Put together, these files convert Portugal’s existing consumer statutes into a pan-European shield against manipulative tech.

Dark Patterns at the Top of the Hit List

Experts rated a crackdown on “dark patterns” as the most urgent fix. Under Article 25 DSA, any button formatting that steers a user to share more data than strictly necessary becomes illegal.

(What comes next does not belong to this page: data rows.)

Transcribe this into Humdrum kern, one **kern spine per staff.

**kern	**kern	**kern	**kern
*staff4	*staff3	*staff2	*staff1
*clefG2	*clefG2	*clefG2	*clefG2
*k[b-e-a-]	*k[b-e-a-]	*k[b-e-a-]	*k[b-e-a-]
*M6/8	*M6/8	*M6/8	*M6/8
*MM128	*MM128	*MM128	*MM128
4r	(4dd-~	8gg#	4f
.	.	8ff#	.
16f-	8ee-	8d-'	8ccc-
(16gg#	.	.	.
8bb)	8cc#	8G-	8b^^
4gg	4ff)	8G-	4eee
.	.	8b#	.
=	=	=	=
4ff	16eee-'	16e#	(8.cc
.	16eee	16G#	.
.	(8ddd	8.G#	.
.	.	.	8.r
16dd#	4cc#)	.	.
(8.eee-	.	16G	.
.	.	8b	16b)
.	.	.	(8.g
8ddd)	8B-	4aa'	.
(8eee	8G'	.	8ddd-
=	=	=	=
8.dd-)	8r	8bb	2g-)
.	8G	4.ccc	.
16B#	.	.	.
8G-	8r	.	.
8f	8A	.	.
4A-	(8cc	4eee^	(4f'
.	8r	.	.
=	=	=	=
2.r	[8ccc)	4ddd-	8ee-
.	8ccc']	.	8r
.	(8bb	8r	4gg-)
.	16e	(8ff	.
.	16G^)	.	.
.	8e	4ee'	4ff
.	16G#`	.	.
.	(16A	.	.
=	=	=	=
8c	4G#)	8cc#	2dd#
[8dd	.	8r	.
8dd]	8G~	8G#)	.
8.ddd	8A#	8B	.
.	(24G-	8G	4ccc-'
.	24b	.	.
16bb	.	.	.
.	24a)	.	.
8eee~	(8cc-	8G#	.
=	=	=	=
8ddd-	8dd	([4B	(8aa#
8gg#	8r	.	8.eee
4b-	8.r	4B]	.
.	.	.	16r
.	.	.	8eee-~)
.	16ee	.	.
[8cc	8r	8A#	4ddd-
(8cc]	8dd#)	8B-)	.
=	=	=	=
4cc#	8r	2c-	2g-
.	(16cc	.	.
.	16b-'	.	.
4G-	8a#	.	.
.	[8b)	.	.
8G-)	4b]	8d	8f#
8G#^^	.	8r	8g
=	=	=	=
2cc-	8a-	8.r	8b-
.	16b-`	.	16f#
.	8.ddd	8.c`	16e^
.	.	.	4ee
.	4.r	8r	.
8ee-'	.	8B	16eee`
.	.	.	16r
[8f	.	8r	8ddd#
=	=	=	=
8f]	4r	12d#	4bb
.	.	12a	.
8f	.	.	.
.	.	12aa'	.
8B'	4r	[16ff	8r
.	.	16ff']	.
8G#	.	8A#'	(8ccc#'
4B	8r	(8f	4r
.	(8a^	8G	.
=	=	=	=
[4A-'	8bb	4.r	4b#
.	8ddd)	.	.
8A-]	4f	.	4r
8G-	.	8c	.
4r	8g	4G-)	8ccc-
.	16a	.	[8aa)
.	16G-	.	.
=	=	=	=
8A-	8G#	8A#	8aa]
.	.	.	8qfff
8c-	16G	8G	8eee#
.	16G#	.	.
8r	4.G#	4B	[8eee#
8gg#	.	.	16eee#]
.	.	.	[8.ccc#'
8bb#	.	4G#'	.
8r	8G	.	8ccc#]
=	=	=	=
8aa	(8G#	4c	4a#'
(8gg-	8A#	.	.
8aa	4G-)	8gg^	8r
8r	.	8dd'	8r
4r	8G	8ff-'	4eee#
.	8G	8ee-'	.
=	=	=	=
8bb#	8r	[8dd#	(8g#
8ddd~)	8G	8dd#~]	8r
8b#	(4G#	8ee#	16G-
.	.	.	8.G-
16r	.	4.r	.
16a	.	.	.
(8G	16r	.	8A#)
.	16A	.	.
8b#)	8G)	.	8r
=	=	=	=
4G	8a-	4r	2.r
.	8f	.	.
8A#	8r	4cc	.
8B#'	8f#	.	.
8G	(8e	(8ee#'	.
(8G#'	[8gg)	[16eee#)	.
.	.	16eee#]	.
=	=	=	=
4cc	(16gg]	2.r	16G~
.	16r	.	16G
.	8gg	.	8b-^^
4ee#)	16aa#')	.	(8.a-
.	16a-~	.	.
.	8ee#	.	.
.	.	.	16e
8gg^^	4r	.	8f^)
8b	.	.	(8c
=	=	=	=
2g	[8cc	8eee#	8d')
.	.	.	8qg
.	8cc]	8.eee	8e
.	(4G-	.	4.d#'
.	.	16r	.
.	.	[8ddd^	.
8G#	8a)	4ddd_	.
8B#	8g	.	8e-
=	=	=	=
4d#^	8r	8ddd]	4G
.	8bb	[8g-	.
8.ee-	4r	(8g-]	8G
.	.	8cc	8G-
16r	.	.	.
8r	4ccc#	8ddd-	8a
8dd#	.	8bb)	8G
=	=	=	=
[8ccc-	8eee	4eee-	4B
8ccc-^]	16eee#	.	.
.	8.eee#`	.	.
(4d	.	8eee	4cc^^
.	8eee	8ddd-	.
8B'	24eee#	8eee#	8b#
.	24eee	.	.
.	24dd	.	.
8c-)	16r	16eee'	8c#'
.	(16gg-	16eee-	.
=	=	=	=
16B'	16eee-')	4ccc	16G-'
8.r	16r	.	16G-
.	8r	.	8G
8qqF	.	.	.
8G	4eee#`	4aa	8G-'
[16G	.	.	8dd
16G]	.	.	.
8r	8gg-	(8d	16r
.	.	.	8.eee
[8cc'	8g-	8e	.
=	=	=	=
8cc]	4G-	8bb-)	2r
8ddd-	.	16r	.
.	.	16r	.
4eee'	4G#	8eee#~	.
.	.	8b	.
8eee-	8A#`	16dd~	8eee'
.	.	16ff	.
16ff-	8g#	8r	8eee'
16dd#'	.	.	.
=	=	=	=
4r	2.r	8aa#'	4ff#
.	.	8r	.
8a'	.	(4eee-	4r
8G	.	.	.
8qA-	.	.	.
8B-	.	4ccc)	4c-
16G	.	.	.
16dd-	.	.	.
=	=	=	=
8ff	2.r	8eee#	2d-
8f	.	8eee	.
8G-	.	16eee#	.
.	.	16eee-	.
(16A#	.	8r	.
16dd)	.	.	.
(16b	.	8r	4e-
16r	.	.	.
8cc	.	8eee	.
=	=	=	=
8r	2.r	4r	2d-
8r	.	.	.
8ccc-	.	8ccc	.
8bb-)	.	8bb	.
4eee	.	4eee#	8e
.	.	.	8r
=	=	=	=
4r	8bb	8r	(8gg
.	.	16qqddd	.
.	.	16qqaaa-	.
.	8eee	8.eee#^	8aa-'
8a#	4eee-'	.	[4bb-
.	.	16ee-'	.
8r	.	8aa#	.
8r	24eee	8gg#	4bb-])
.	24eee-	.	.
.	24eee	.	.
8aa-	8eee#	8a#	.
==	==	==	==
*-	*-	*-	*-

The forthcoming Fairness Act will go further by tackling:

Pre-ticked boxes for newsletter signup.

Labyrinthine cancellation flows for streaming services.

Drip-pricing that hides mandatory fees until checkout.

Portuguese regulators – namely the Autoridade de Segurança Alimentar e Económica (ASAE) and the Comissão Nacional de Proteção de Dados (CNPD) – are preparing joint guidance so local SMEs know how to redesign their sites before the rules bite.

Algorithmic Transparency Is No Longer Optional

Independent audits mandated by the DSA have exposed biased recommender engines that amplify conspiracy content. Seventeen Very Large Online Platforms received a “negative opinion” from external auditors in 2025. The survey calls for:

public risk-assessment summaries in Portuguese,

a right for researchers at public universities to download anonymised training data, and

a traffic-light label showing whether the feed is ranked, random or strictly chronological.

Expect these demands to appear in the Commission’s 2026 review of the Transparency Database.

Gig Economy: Fair Pay, Human Oversight

Portugal hosts roughly 140 000 platform workers, from delivery couriers in Porto to freelance coders in Braga. The EU’s Platform Work Directive flips the burden: if an app directs your schedule, you’re presumed an employee. Respondents stress three priorities:

Collective bargaining rights to stabilise earnings.

Ban on automated terminations without a documented human appeal.

Mandatory disclosure when an algorithm scores performance or allocates shifts.

Ride-hail operator Bolt Portugal has already begun rewriting driver contracts to pre-empt litigation.

What This Means for Residents

Consumers – Expect clearer cookie pop-ups and a one-click path to cancel subscriptions by early 2027. If a webshop tailors prices, it must tell you up front.

SMEs & Start-ups – Any software that profiles users will need audit logs. Fines scale with global revenue, but micro-enterprises get a 2-year grace period under the AI Act.

Gig Workers – You gain access to sick leave, paid holidays and workplace accident insurance once the employment presumption is transposed into Portuguese law (deadline: 2 Dec 2026). Keep screenshots; they are admissible evidence if a platform disputes your status.

Investors – Compliance tech and algorithm-audit consultancies look set for double-digit growth as companies scramble to certify their systems.

What Comes Next

Brussels will publish the first DMA enforcement report in May 2026, setting the tone for penalties. A public consultation on the Digital Fairness Act is slated for the summer, and Portugal’s Ministry of Economy is forming a stakeholder task force to feed into the draft. By September, CNPD plans to issue sector-specific guidelines on acceptable AI use in customer service bots.

For now, the message from both the survey and the EU rule-book is blunt: design for fairness now or pay later.